Other compilers use the standard so for mingw compiler WINAPI is tipically declared as and empty macro and all the OS API are included in a header with extern "C" {
} for a c++ compiler or the compiler will receive the switch to compile in C mode.
For the OS api just include the header the compiler will do the rest.
Usually i try do not use non standard specifier if possible, so i generally use only 'inline'. For all the rest i write a macro like:
#define FORCE_INLINE __forceinline
#define DLL_IMPORT __declspec(dllimport)
and so on. In this way port to another platform will be easy.

What do you think about intel that is forcing microsoft to adopt a c++ calling convenction that will benefits only their processor and also are escluding us to use inline assembly on 64 bits windows platform ?
Nowing the fact that will penalize AMD and that linux has chosen the AMD proposed calling convention. So we will have AMD with a chance to win for free on linux web server and intel win (by paying microsot) on desktop/notebook platform.

### #19Kenneth Gorking

Senior Member

• Members
• 939 posts

Posted 16 February 2011 - 07:20 AM

Sandevil said:

No, i'm not confusing start by the fact that the first 3 do not give errors because they are passed by registers.
You are confused. As has already been mentioned in this thread, this is due to special rules for the __m128 datatype.

Sandevil said:

__cdecl and __fastcall are nowadays the exact things
I can asure you, they are not. From MSDN:
__cdecl
Argument-passing order: Right to left
• Stack-maintenance responsibility: Calling function pops the arguments from the stack
• Name-decoration convention: Underscore character (_) is prefixed to names, except when exporting __cdecl functions that use C linkage.
__fastcall
• Argument-passing order: The first two DWORD or smaller arguments are passed in ECX and EDX registers; all other arguments are passed right to left.
• Stack-maintenance responsibility: Called function pops the arguments from the stack.
• Name-decoration convention: At sign (@) is prefixed to names; an at sign followed by the number of bytes (in decimal) in the parameter list is suffixed to names.
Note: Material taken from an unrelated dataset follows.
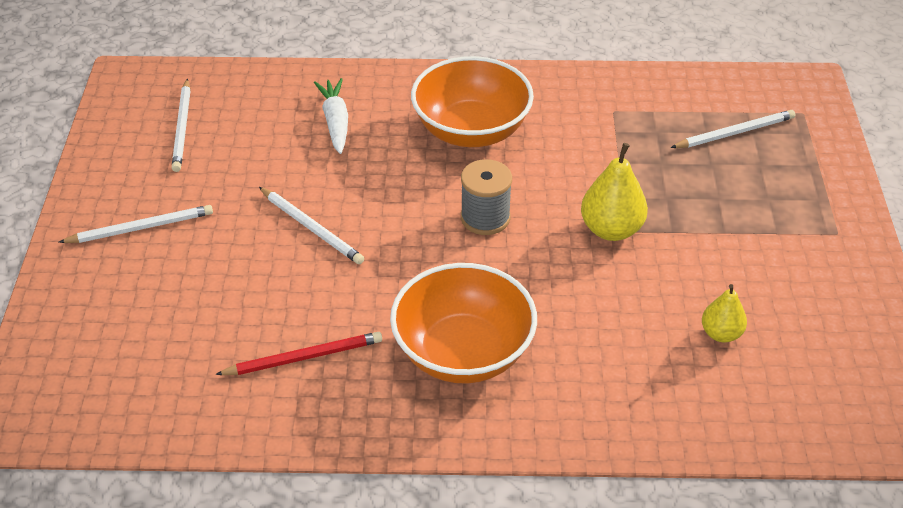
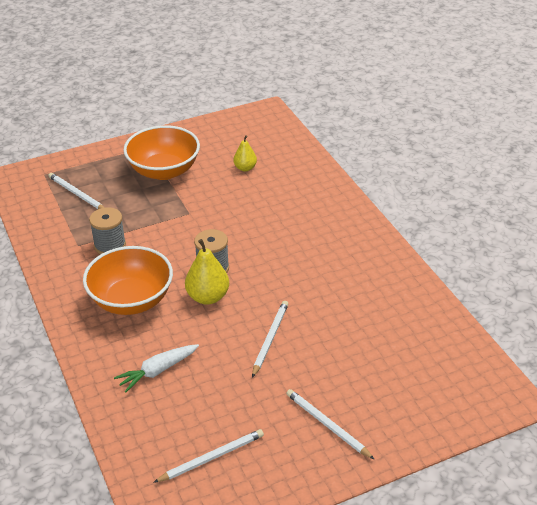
camera: 115 degrees left, 5 degrees down
(303, 357) = (370, 300): red pencil -> none
(463, 352) = (321, 244): orange bowl -> orange bowl (164, 171)
(595, 137) = (110, 245): none -> grey spool
(611, 229) = (192, 219): yellow pear -> yellow pear (208, 297)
"Stupid bug! You go squish now!!" - Homer Simpson

### #20.oisyn

DevMaster Staff

• Moderators
• 1842 posts

Posted 16 February 2011 - 08:16 AM

And MS's __fastcall isn't even compatible with Borland's __fastcall.

http://en.wikipedia....ntions#fastcall

Quote

Microsoft fastcall
Microsoft or GCC __fastcall convention (aka __msfastcall) passes the first two arguments (evaluated left to right) that fit into ECX and EDX. Remaining arguments are pushed onto the stack from right to left.

Borland fastcall
Evaluating arguments from left to right, it passes three arguments via EAX, EDX, ECX. Remaining arguments are pushed onto the stack, also left to right.

It is the default calling convention of Borland Delphi, where it is known as register.

Quote

I now because if you today use __fastcall in c++ builder and than use a dll compiled with Visual c++ with __cdecl everything is ok. If they were different a crash will occour.
You are wrong. This will never just work. The arguments are passed on the stack in the wrong order, and a few of them are passed in registers. And no, a crash would not by definition occur - arguments would simply have wrong values. If course, if one of them happes to be a pointer which you're dereferencing, then it might crash. I urge you to try it, and post your original code and your results here. Perhaps you're remembering it wrong? Or there was a "#define __fastcall __cdecl" somewhere in the code or project settings? Or your functions only used zero parameters, or just one float or something.